After months of pilot studies to fine-tune the paradigms, two main pilot experiments were conducted, the first to tackle how individuals process information in groups, the second how they update information following group decisions (this experiment was also the project of a master student I supervised). These pilot studies allowed us to write two pre-registrations on the Open Science Framework with clear hypotheses. The main experiments were then conducted and disseminated in internal meetings and two European conferences. A scientific paper was written including both experiments, the paper is now a preprint on the open science framework has been submitted to a peer-reviewed journal and received a first round of reviews.
Moving on to a more detailed description of the experiments and their results, both studies employed a minimal group paradigm to establish various levels of group affiliations: first-level in-group, second-level in-group, and outgroup. A minimal group paradigm consists of creating groups by assigning people to groups based on a preference, a color, or other factors. In the conducted experiments, groups were formed based on participants' preference for one painting over another and their country of residence. Participants reported feeling more affiliated with the group of people who shared the country of residence and the painting preference (first-level in-group), as compared to the group of people sharing only the country of residence (second-level in-group). The least affiliation was reported for the group of people sharing neither the country of residence nor the painting preference.
The first study (N=380) involved a learning task, aiming to understand how participants process information collectively. Here, we applied a reinforcement learning framework for data analysis. In the second study (N=300), a perceptual task was employed to examine how participants update information based on a previously made collective decision.

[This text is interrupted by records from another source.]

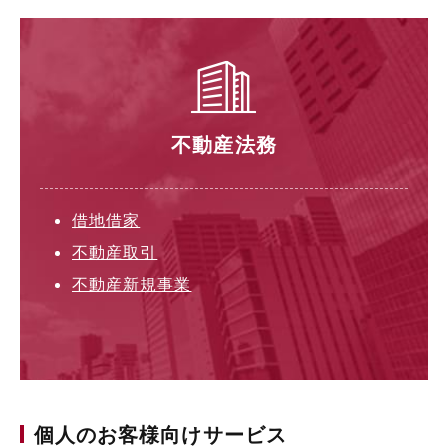
不動産法務
借地借家
不動産取引
不動産新規事業
個人のお客様向けサービス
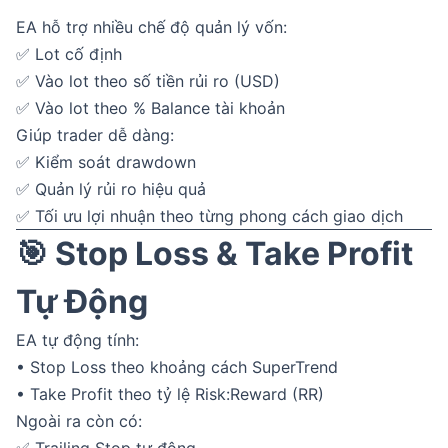
EA hỗ trợ nhiều chế độ quản lý vốn:
✅ Lot cố định
✅ Vào lot theo số tiền rủi ro (USD)
✅ Vào lot theo % Balance tài khoản
Giúp trader dễ dàng:
✅ Kiểm soát drawdown
✅ Quản lý rủi ro hiệu quả
✅ Tối ưu lợi nhuận theo từng phong cách giao dịch
🎯 Stop Loss & Take Profit
Tự Động
EA tự động tính:
• Stop Loss theo khoảng cách SuperTrend
• Take Profit theo tỷ lệ Risk:Reward (RR)
Ngoài ra còn có:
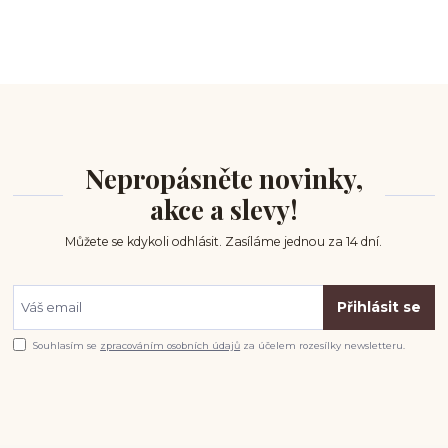
Nepropásněte novinky,
akce a slevy!
Můžete se kdykoli odhlásit. Zasíláme jednou za 14 dní.
Přihlásit se
Souhlasím se
zpracováním osobních údajů
za účelem rozesílky newsletteru.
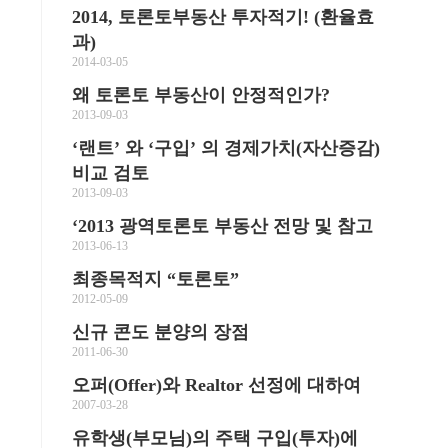
2014, 토론토부동산 투자적기! (환율효
메
과)
2014-03-05
왜 토론토 부동산이 안정적인가?
2013-09-03
‘랜트’ 와 ‘구입’ 의 경제가치(자산증감)
비교 검토
2013-09-03
‘2013 광역토론토 부동산 전망 및 참고
2013-06-13
최종목적지 “토론토”
2012-05-09
신규 콘도 분양의 장점
2011-06-30
오퍼(Offer)와 Realtor 선정에 대하여
2007-03-28
유학생(부모님)의 주택 구입(투자)에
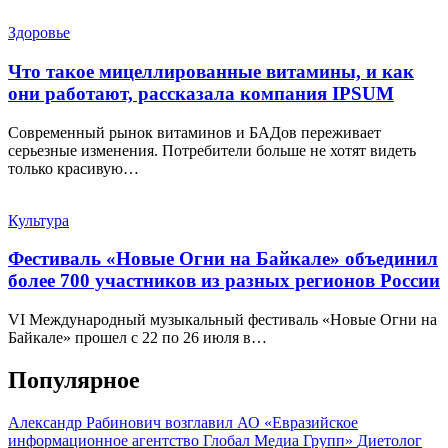
Здоровье
Что такое мицеллированные витамины, и как
они работают, рассказала компания IPSUM
Современный рынок витаминов и БАДов переживает
серьезные изменения. Потребители больше не хотят видеть
только красивую…
Культура
Фестиваль «Новые Огни на Байкале» объединил
более 700 участников из разных регионов России
VI Международный музыкальный фестиваль «Новые Огни на
Байкале» прошел с 22 по 26 июля в…
Популярное
Александр Рабинович возглавил АО «Евразийское
информационное агентство Глобал Медиа Групп»
Диетолог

Our findings reveal that being in a group, regardless of affiliation, alters the representation of the world by reducing immediate information processing and increasing confirmation bias. Group affiliation effects became prominent under uncertainty, with participants relying more on in-group decisions when exploring the task or when faced with more ambiguous information for updating. Notably, deciding with the out-group, as opposed to the in-group, approached the experience of deciding alone, potentially mitigating the impact of reduced outcome consideration within groups. These findings have been presented in conferences and various internal and external talks.
In the line of my work on collective decisions, I have published scientific papers on what motivates people to join group decisions, attributions of responsibility in groups to self and others, and the importance of groups and social alignment in behavioral change during the Covid-19 pandemic.

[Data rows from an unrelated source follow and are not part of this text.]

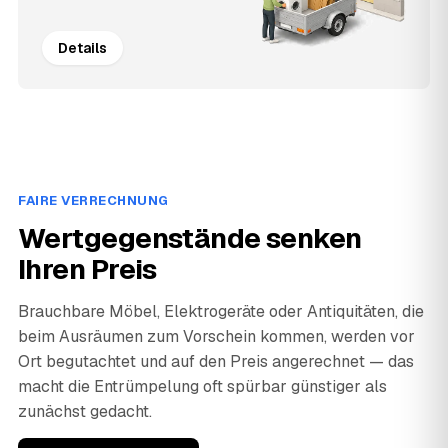
Details
FAIRE VERRECHNUNG
Wertgegenstände senken
Ihren Preis
Brauchbare Möbel, Elektrogeräte oder Antiquitäten, die
beim Ausräumen zum Vorschein kommen, werden vor
Ort begutachtet und auf den Preis angerechnet — das
macht die Entrümpelung oft spürbar günstiger als
zunächst gedacht.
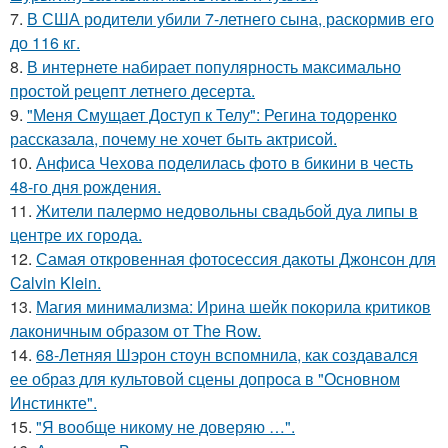
7.
В США родители убили 7-летнего сына, раскормив его
до 116 кг.
8.
В интернете набирает популярность максимально
простой рецепт летнего десерта.
9.
"Меня Смущает Доступ к Телу": Регина тодоренко
рассказала, почему не хочет быть актрисой.
10.
Анфиса Чехова поделилась фото в бикини в честь
48-го дня рождения.
11.
Жители палермо недовольны свадьбой дуа липы в
центре их города.
12.
Самая откровенная фотосессия дакоты Джонсон для
Calvin Klein.
13.
Магия минимализма: Ирина шейк покорила критиков
лаконичным образом от The Row.
14.
68-Летняя Шэрон стоун вспомнила, как создавался
ее образ для культовой сцены допроса в "Основном
Инстинкте".
15.
"Я вообще никому не доверяю …".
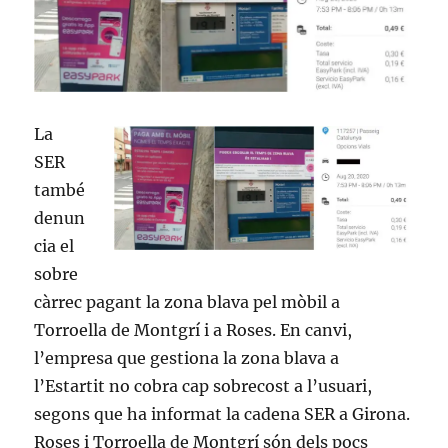
per
a
les
empreses
La
SER
també
denun
cia el
sobre
càrrec pagant la zona blava pel mòbil a
Torroella de Montgrí i a Roses. En canvi,
l’empresa que gestiona la zona blava a
l’Estartit no cobra cap sobrecost a l’usuari,
segons que ha informat la cadena SER a Girona.
Roses i Torroella de Montgrí són dels pocs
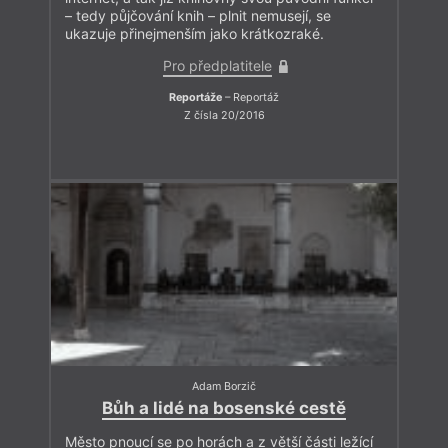
– tedy půjčování knih – plnit nemusejí, se
ukazuje přinejmenším jako krátkozraké.
Pro předplatitele
Reportáže
– Reportáž
Z čísla 20/2016
Adam Borzič
Bůh a lidé na bosenské cestě
Město pnoucí se po horách a z větší části ležící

My project included a secondment part in a political science research center, where I brought my collective decision-making research from the cognitive science perspective to the field of political science. This involved discussions with interdisciplinary researchers and teaching a 12-week course on behavioral insights and political behavior. The course focused on how behavioral sciences can inform political decisions and policies, aligning directly with the scope of my fellowship project on group dynamics in collective decisions and political behaviors. I communicated my research and findings to students who can be directly involved in policy-making.

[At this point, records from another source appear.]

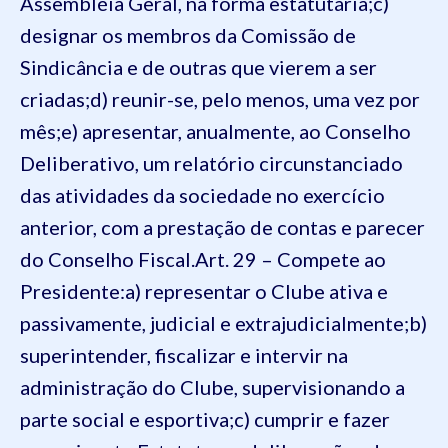
Assembléia Geral, na forma estatutária;
c)
designar os membros da Comissão de
Sindicância e de outras que vierem a ser
criadas;
d) reunir-se, pelo menos, uma vez por
mês;
e) apresentar, anualmente, ao Conselho
Deliberativo, um relatório circunstanciado
das atividades da sociedade no exercício
anterior, com a prestação de contas e parecer
do Conselho Fiscal.
Art. 29 – Compete ao
Presidente:
a) representar o Clube ativa e
passivamente, judicial e extrajudicialmente;
b)
superintender, fiscalizar e intervir na
administração do Clube, supervisionando a
parte social e esportiva;
c) cumprir e fazer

In parallel, I collaborated with colleagues on a paper on approaches to public policy and collective intelligence, incorporating my research on collective decisions and aspects of group affiliation, shared responsibility, and group performance. Toward the end of the fellowship, I therefore transitioned to more applied research and have now started a job outside academia, focusing on applied research to behavioral transitions, leveraging my background and knowledge in collective decisions.